Но придумать ответ не успеваю. Пространство квартиры, заставляя вздрогнуть, прорезает трескучая трель дверного звонка.
– Твою мать… Кто?..
16
Это ничего не значит…
© Соня Богданова
Прежде чем успеваю что-либо сообразить, Георгиев идет открывать дверь. Я отмираю лишь после этого. Возмутившись, отлепляюсь от стены и шагаю за ним. Решительно настроенная отчитать наглеца, преграждаю ему путь. Но едва лишь разлепляю губы, Саша приставляет к ним указательный палец и, смерив меня нахальным, дико бесящим, безосновательно властным усмиряющим взглядом, подается к двери и смотрит в глазок.
– Все понятно, – выдыхает с приглушенным раздражением.
И даже не удосужившись посоветоваться со мной, проворачивает замки. Я отпихиваю его руку и в нелепом ребяческом порыве выразить свое недовольство, умышленно жестко щипаю его за бок.
Саша тут же напрягает мышцы, делая их каменными до непробиваемости.

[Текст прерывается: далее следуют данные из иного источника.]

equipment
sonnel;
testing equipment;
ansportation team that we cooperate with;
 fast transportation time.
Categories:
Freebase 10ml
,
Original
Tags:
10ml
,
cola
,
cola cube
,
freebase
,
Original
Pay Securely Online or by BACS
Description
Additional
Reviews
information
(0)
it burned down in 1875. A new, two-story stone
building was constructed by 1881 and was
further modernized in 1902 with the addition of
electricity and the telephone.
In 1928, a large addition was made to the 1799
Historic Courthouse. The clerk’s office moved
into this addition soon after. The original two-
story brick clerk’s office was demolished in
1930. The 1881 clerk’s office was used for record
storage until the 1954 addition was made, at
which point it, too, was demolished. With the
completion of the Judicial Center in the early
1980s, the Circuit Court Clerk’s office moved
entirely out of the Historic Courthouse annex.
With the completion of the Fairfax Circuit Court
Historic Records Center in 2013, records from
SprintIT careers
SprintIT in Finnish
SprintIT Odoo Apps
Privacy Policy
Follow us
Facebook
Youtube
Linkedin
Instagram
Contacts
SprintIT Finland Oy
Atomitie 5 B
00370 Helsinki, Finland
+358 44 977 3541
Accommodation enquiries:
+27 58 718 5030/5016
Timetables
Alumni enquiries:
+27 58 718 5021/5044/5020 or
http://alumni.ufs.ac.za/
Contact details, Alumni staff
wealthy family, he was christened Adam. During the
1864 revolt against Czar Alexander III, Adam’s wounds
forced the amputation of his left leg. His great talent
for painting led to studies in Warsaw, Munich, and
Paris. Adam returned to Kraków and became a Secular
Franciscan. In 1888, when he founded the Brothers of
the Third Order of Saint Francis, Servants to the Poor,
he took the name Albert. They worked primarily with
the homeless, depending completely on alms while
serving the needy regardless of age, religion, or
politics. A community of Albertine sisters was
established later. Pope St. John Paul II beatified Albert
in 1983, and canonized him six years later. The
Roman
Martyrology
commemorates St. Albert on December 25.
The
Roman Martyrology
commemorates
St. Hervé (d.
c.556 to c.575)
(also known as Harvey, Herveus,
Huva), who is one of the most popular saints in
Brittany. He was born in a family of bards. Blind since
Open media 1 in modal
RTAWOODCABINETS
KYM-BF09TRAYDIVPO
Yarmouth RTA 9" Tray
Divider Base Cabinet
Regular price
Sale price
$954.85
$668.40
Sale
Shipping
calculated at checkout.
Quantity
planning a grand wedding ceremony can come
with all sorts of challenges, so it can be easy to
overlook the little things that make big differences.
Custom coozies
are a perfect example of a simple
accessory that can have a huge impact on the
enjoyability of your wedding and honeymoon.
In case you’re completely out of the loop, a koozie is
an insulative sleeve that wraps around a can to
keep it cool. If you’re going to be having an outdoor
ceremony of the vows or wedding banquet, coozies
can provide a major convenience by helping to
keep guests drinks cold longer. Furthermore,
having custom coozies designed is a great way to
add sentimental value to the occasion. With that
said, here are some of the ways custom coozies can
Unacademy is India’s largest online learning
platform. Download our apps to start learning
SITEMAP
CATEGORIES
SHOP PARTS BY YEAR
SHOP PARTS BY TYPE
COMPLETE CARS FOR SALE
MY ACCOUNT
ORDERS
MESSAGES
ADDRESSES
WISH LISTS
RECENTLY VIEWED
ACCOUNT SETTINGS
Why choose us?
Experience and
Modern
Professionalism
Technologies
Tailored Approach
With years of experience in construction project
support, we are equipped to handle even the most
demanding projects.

Лишь слегка сморщившись, пристыжает меня очередным укоризненным взглядом.
– Серьезно? – толкает шепотом.
Я не выдерживаю зрительный контакт. Чувствуя, что краснею, отворачиваюсь. Георгиев выдает какой-то вздох и открывает-таки дверь.
– Доброе утро, – пропевает с улыбкой Анжела Эдуардовна.